Netflix reported stronger-than-expected 4Q sales, driven by strong growth in its paid subscribers base. Shares of the video streaming giant soared 12.3% in Tuesday’s extended market trading session.
Netflix’s (NFLX) 4Q revenue of $6.64 billion exceeded analysts’ expectations of $6.62 billion and jumped 21.5% year-over-year. The company added 8.5 million new paid subscribers during the quarter which surpassed its projection by 2.5 million. The company ended 2020 with over 203.66 million paid subscribers.
Meanwhile, Netflix’s 4Q earnings per share of $1.19 missed the Street consensus of $1.38 and dropped 8.5% year-over-year. (See NFLX stock analysis on TipRanks)
For 1Q, Netflix expects to add 6 million new paid subscribers to its platform. Moreover, the company is now targeting an operating margin of 20% in 2021, which is 1% higher than its previous forecast of 19%.

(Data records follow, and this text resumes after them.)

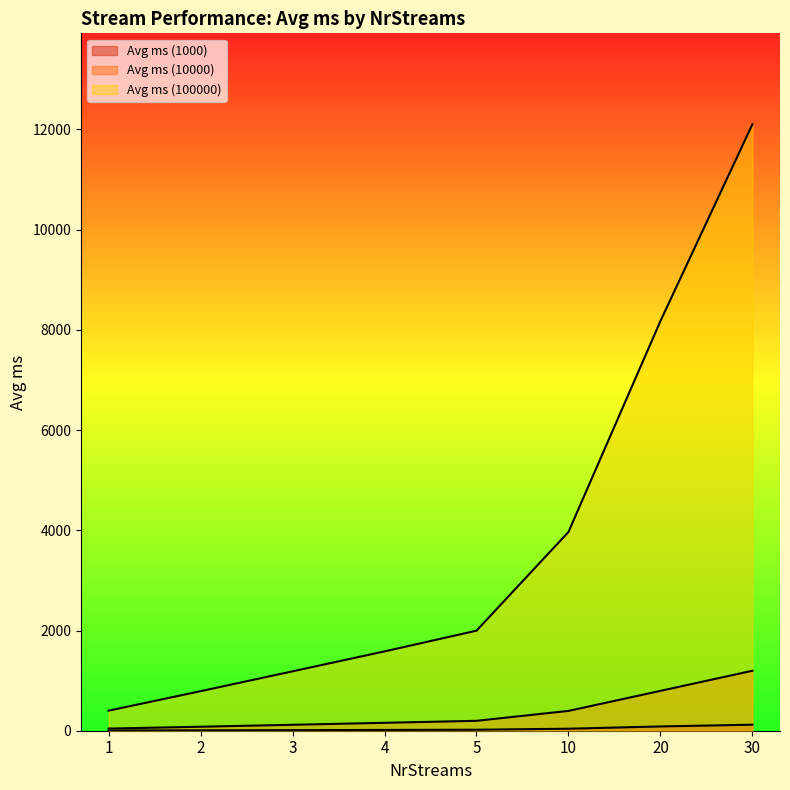

What is the difference between the maximum and second lowest values in the Avg ms (100000) series?

11313.3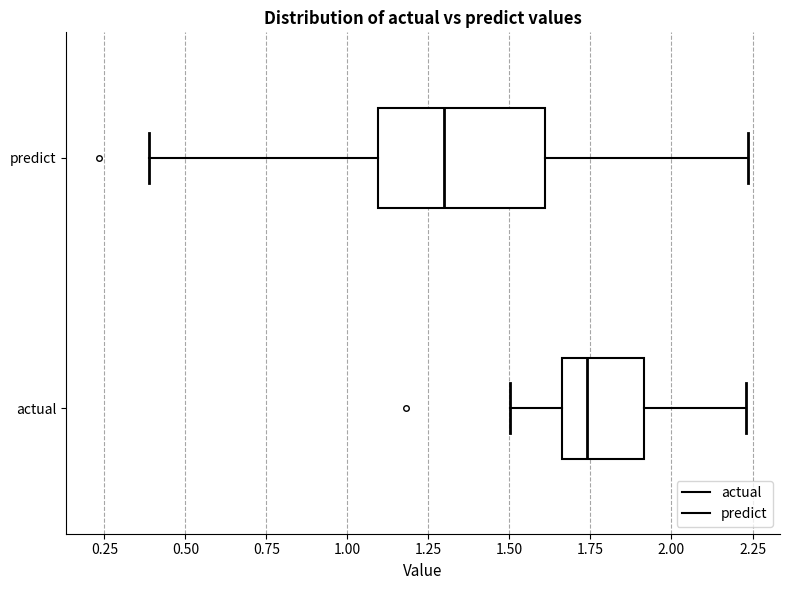

Where is the left edge of the box for predict on the x-axis? The values are not printed on the chart, so give them approximately, as read against the axis.

1.10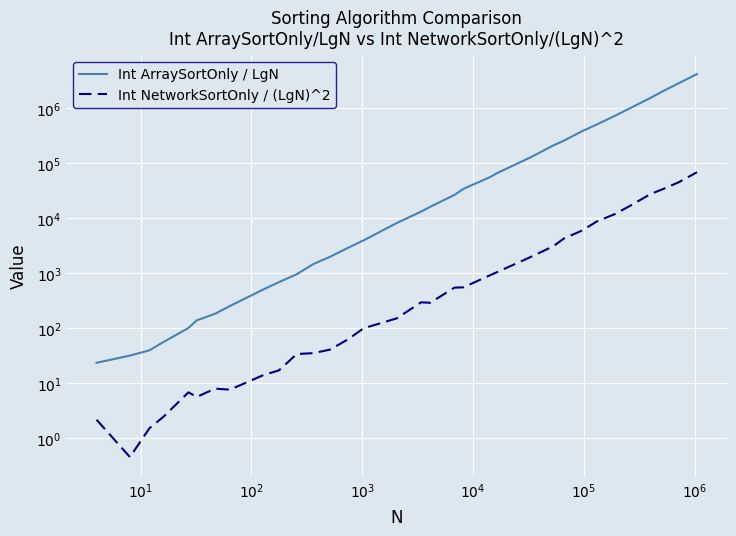

What is the difference between the maximum and minimum values in the Int ArraySortOnly / LgN series?

4180206.4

Following the earnings release, Oppenheimer analyst Jason Helfstein raised the stock’s price target to $620 (23.6% upside potential) from $550 and reiterated a Buy rating. In a note to investors, Helfstein wrote, “the company is on a clear trajectory toward improving margins, albeit FY21 guidance is likely conservative on FX (foreign exchange), FY of COVID safety costs, resumption of hiring and timing of content releases.”
Overall, the rest of the Street is cautiously optimistic on the stock. The Moderate Buy analyst consensus shows 18 Buys, 7 Holds, and 3 Sells. The average price target of $594.50 implies upside potential of about 18.5% to current levels. Shares have gained about 47.7% over the past year.
Meanwhile, TipRanks’ Hedge Fund Trading Activity tool shows that confidence in Netflix is currently very negative as 21 hedge funds decreased their cumulative holdings in NFLX by 681.5K shares in the last quarter.